Blessed Mother Theresa used to train the Sisters of Charity for God’s providential method of keeping his servants humble. She would say to her religious sisters that it should not surprise any of them that they strenuously labor to lay the foundation for some project or enterprise only to have someone else to put the finishing touches on it and get the credit for it. This kind of self-effacement is necessary if God is to be glorified. It is not only a great spiritual sacrifice but it is our gift to Christ, who, allowed himself to be effaced by hiding his divinity in his humanity and choosing to live in humble circumstances.

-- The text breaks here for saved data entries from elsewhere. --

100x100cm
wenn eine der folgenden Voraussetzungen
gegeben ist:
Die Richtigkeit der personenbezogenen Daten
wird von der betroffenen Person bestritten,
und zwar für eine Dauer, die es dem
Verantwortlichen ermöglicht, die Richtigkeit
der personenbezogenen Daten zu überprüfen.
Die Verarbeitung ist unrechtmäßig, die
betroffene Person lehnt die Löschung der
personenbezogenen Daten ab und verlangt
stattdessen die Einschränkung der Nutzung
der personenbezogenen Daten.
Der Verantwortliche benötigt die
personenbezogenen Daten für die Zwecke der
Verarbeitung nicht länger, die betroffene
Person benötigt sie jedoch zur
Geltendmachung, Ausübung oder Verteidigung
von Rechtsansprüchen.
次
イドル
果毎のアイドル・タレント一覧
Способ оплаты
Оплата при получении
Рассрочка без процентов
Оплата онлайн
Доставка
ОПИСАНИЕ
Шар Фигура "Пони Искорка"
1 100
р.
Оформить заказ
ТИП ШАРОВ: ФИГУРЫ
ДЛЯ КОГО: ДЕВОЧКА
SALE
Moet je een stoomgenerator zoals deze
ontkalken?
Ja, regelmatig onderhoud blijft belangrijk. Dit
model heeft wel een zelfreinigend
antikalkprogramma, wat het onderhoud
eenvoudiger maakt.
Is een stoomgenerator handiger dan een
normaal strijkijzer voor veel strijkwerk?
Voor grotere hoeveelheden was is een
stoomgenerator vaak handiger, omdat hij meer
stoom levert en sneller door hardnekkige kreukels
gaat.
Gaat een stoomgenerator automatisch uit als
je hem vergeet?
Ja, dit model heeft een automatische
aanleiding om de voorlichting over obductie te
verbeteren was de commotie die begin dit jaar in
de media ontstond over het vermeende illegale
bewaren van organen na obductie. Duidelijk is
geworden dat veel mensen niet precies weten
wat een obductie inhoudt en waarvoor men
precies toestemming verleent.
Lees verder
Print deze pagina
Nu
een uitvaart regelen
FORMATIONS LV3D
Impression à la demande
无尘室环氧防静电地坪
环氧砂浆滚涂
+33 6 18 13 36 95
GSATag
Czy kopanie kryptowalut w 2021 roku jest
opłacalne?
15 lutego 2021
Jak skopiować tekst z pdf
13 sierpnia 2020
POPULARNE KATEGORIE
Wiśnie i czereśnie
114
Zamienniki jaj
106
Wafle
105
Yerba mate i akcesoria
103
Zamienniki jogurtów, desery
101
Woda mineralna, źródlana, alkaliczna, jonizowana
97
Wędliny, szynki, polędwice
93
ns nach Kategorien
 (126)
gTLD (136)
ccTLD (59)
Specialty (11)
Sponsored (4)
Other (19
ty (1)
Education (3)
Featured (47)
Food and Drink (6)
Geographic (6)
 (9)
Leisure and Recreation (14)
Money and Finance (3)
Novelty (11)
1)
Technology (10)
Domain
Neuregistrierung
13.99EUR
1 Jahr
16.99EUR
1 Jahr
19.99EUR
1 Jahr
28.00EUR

Hyacinth Blocker, in his book, Walk With the Wise (1950), said, “What better penance can we present to God than this effacement of self? So often we think of penance only in terms of detachment from bodily comforts, imagining that penance has reference only to food and drink, to sleep and recreation, to pleasures of sense. Penance also means detachment from honor and fame. It means the erasure from our hearts of pride, vanity, conceit and ambition. It means the rubbing out of that self-centeredness and that exaggerated opinion we often hold of ourselves.”

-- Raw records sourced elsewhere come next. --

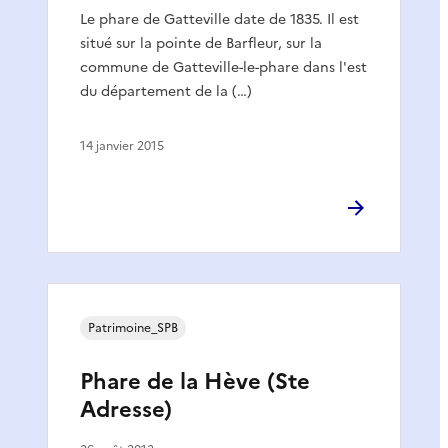
Le phare de Gatteville date de 1835. Il est
situé sur la pointe de Barfleur, sur la
commune de Gatteville-le-phare dans l'est
du département de la (…)
14 janvier 2015
Patrimoine_SPB
Phare de la Hève (Ste
Adresse)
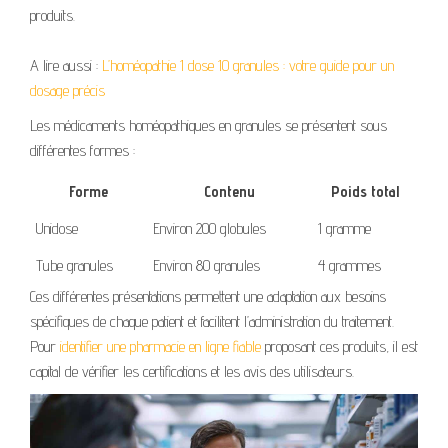
produits.
A lire aussi :
L’homéopathie 1 dose 10 granules : votre guide pour un
dosage précis
Les médicaments homéopathiques en granules se présentent sous
différentes formes :
Forme
Contenu
Poids total
Unidose
Environ 200 globules
1 gramme
Tube granules
Environ 80 granules
4 grammes
Ces différentes présentations permettent une adaptation aux besoins
spécifiques de chaque patient et facilitent l’administration du traitement.
Pour
identifier une pharmacie en ligne fiable
proposant ces produits, il est
capital de vérifier les certifications et les avis des utilisateurs.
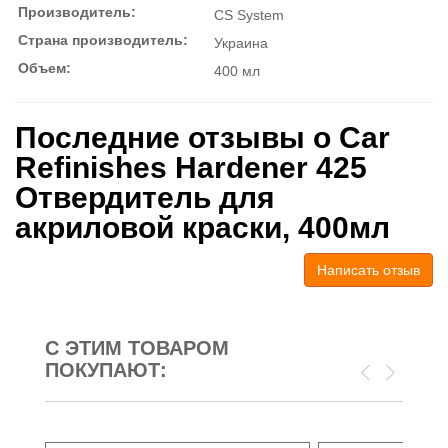
Производитель:
CS System
Страна производитель:
Украина
Объем:
400 мл
Последние отзывы о Car
Refinishes Hardener 425
Отвердитель для
акриловой краски, 400мл
Написать отзыв
С ЭТИМ ТОВАРОМ
ПОКУПАЮТ:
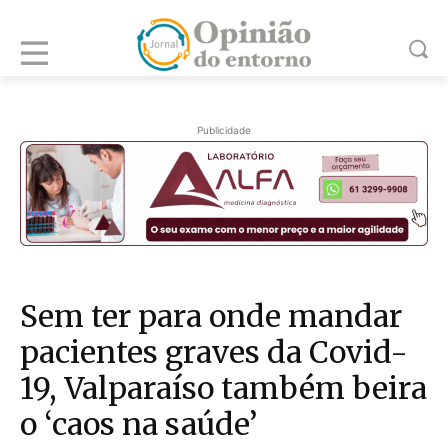
Publicidade
Sem ter para onde mandar
pacientes graves da Covid-
19, Valparaíso também beira
o ‘caos na saúde’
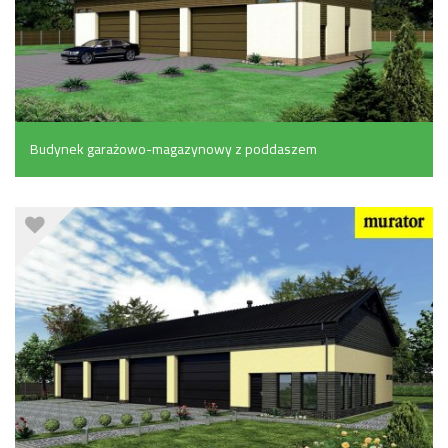
Budynek garażowo-magazynowy z poddaszem
gospodarczym (450.2 m²)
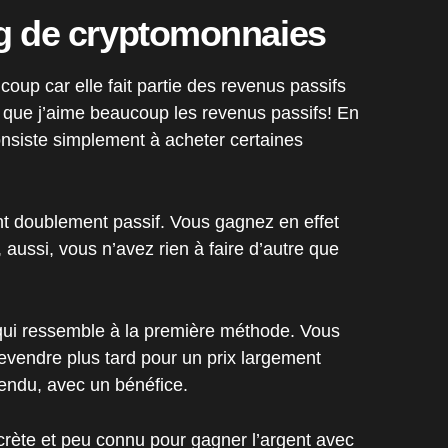
ng de cryptomonnaies
coup car elle fait partie des revenus passifs
 que j’aime beaucoup les revenus passifs! En
onsiste simplement à acheter certaines
nt doublement passif. Vous gagnez en effet
, aussi, vous n’avez rien à faire d’autre que
 qui ressemble à la première méthode. Vous
evendre plus tard pour un prix largement
tendu, avec un bénéfice.
crète et peu connu pour gagner l’argent avec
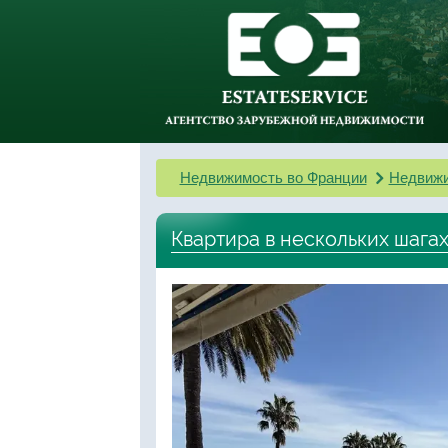
Недвижимость во Франции
Недвижи
Квартира в нескольких шагах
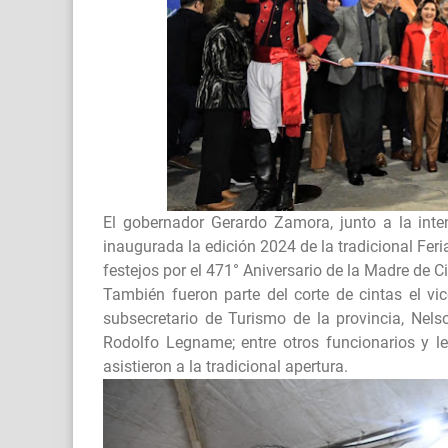
El gobernador Gerardo Zamora, junto a la inte
inaugurada la edición 2024 de la tradicional Feri
festejos por el 471° Aniversario de la Madre de 
También fueron parte del corte de cintas el vi
subsecretario de Turismo de la provincia, Nels
Rodolfo Legname; entre otros funcionarios y 
asistieron a la tradicional apertura.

Another example of self-effacement is the seer of Lourdes, St. Bernadette. Our Lady appeared to her in a series of apparition in 1858. Naturally, as the miracles increased and as her fame spread throughout France, St. Bernadette became the object of admiration and public attention. However, in order to keep the Saint pruned, so to speak, the Lord allowed to her to undergo humiliations and opportunities to forget herself.
For instance, the first basilica at Lourdes was consecrated in 1876, eighteen years after the Blessed Virgin Mary had made this request. One would think that she would want to be present for this great festive moment. After all, she was the chief instrument through which the message of Our Lady of Lourdes was communicated and the miracles that followed. But she declined to attend in order to avoid the public attention. She even told the Sisters of Notre Dame at Nevers “Oh, if only I could see without being seen.”

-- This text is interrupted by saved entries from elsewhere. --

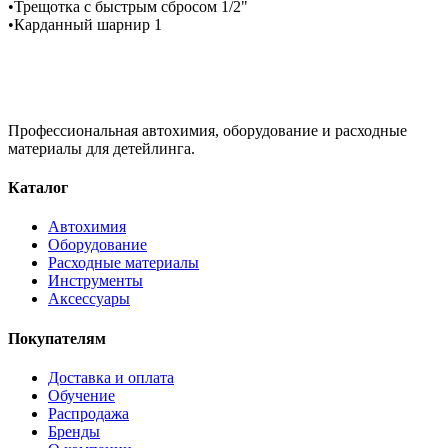
•Трещотка с быстрым сбросом 1/2"
•Карданный шарнир 1
Профессиональная автохимия, оборудование и расходные
материалы для детейлинга.
Каталог
Автохимия
Оборудование
Расходные материалы
Инструменты
Аксессуары
Покупателям
Доставка и оплата
Обучение
Распродажа
Бренды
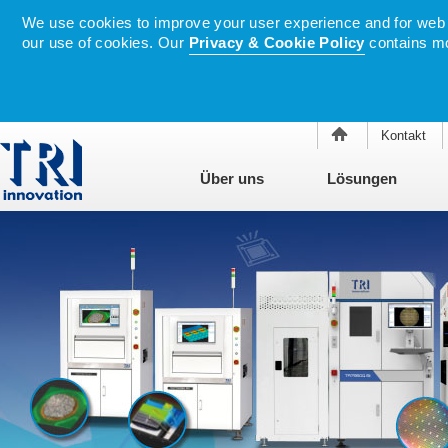
We use cookies to improve your user experience and for web tr
our use of cookies. Our
Privacy & Cookie Policy
contains mo
Kontakt
Über uns
Lösungen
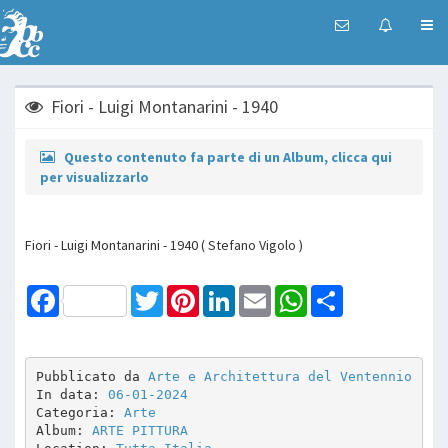
Fiori - Luigi Montanarini - 1940
Questo contenuto fa parte di un Album, clicca qui
per visualizzarlo
Fiori - Luigi Montanarini - 1940 ( Stefano Vigolo )
Facebook
Twitter
Pinterest
LinkedIn
Email
WhatsApp
Share
Pubblicato da 
Arte e Architettura del Ventennio
In data: 
06-01-2024
Categoria: 
Arte
Album: 
ARTE PITTURA 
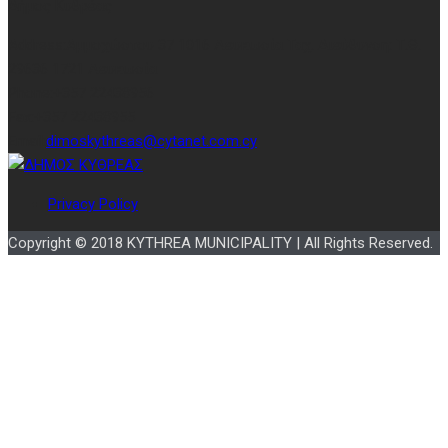
Δήμος Κυθρέας
Address:
Αμμοχώστου 37 1016 Λευκωσία Ταχ. Διεύθυνση: Τ.Θ.
29636 1721 Λευκωσία
Phone:
+357 22438956
Fax:
+357 22438955
Email:
dimoskythreas@cytanet.com.cy
Privacy Policy
Copyright © 2018 KYTHREA MUNICIPALITY | All Rights Reserved.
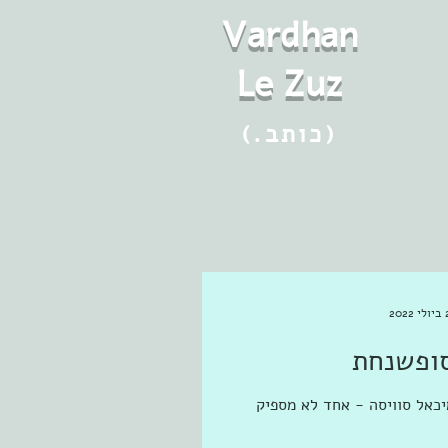
Vard
h
an
Le Zuz
(.כותב)
202
ופשנחת
יכאל סוויסה - אחד לא מספיק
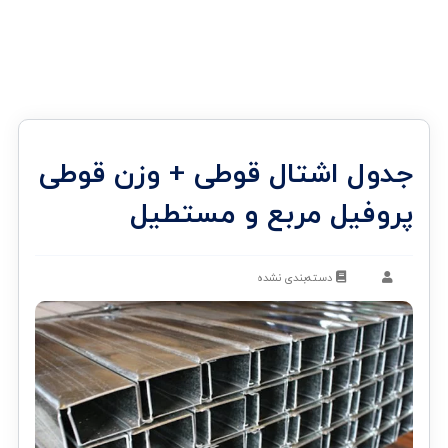
جدول اشتال قوطی + وزن قوطی
پروفیل مربع و مستطیل
دسته‌بندی نشده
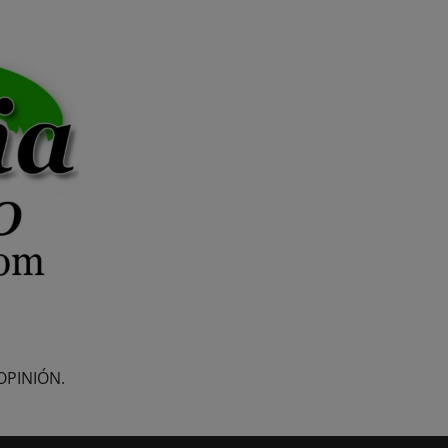
OPINIÓN.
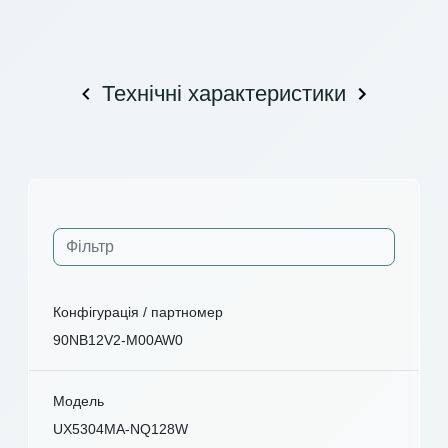
Технічні характеристики
Конфігурація / партномер
90NB12V2-M00AW0
Модель
UX5304MA-NQ128W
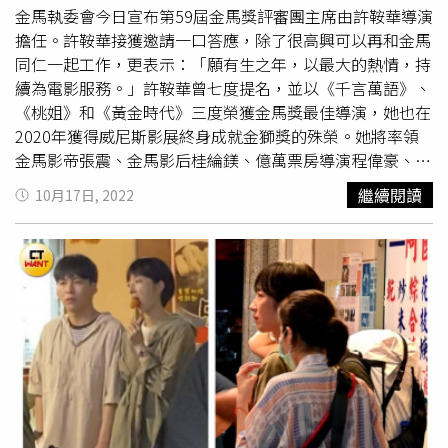
不到的，很希望未來有機會可以一起合作。」新科視帝陳亞
金馬執委會今日宣布第59屆金馬獎評審團主席由許鞍華導演
蘭昨也在後台熱情邀約謝盈萱來演歌仔戲，對此謝盈萱笑
擔任。許鞍華接獲邀請一口答應，除了很高興可以再和金馬
說：「我是真心誠意答應，任何工作都可以嘗試，但唱歌真
同仁一起工作，更表示：「願有生之年，以最大的熱情，持
的是要老天賞飯吃。」擔心自己唱歌能力不足以勝任。◎酒
續為電影服務。」許鞍華曾七度提名，並以《千言萬語》、
後不開車，安全有保障。飲酒過量，害人害己。未滿十八歲
《桃姐》和《黃金時代》三度榮獲金馬獎最佳導演，她也在
禁止飲酒。
2020年獲得威尼斯影展終身成就金獅獎的殊榮。她將率領
金馬影帝張震、金馬影后桂綸鎂、億萬票房導演程偉豪、金
獎監製葉如芬、香港電影金像獎首位女性最佳攝影余靜萍
繼續閱讀
10月17日, 2022
等，加入決審陣容。金馬影帝張震加入決審陣容。（圖／金
馬執委會提供）決定本屆金馬獎得獎名單的評審，除了上述
6位，還有負責選出入圍名單的11位評審，包含周以文（攝
影，台北電影獎最佳攝影）、邱立偉（動畫導演，首爾動畫
影展評審團大獎）、張世宏（美術指導，香港電影美術學會
榮譽會長）、張榮吉（編導，金馬獎最佳新導演）、張耀升
（編導，金馬最佳原著劇本）、梁展綸（剪輯，金馬獎最佳
剪輯）、黃惠偵（紀錄片導演，柏林影展泰迪熊獎最佳紀錄
片）、劉梓潔（編劇，金馬獎最佳改編劇本）、蔡宗翰（編
導，金馬獎最佳原著劇本）、蔡珮玲（美術指導，金馬獎最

Blocker then adds: “Perhaps this was the severest sacrifice of her entire life, to deliberately decline the invitation to attend the ceremonies; to remain, instead, in the shadows of obscurity and oblivion when all of her love centered around that holy spot where Mary had smiled upon her…”
It would have been easy to attend this ceremony. And who would not have loved, at least deep down, to receive a little recognition? Especially after having gone through all the scrutiny and doubts that rained down upon her by the clergy and the press.
In the age of stardom that we find ourselves in, this virtue of self-effacement, practiced by all of the Saints, is unintelligible to most people. Nevertheless, it is a necessary virtue for us if we are to share in the joy and peace these same Saints benefited from. Furthermore, when we are not consumed with or distracted by not getting the credit for some great achievement or work we performed, the Lord can truly use us for even greater things. Even more important is to know that God will reward every act of generosity we do privately. He who loses himself will find not only himself as he was but a better self.
The desire for human respect, applause and the love of the multitude is not such a bad desire. In fact, the friend of God can expect that desire to be fulfilled…but only in heaven. On this side of eternity, however, such loving attention and applause works to our disadvantage. And as we make our to heaven, we, to use the words of Benedict XVI, would do well to leave the outcome of our labor to the Lord.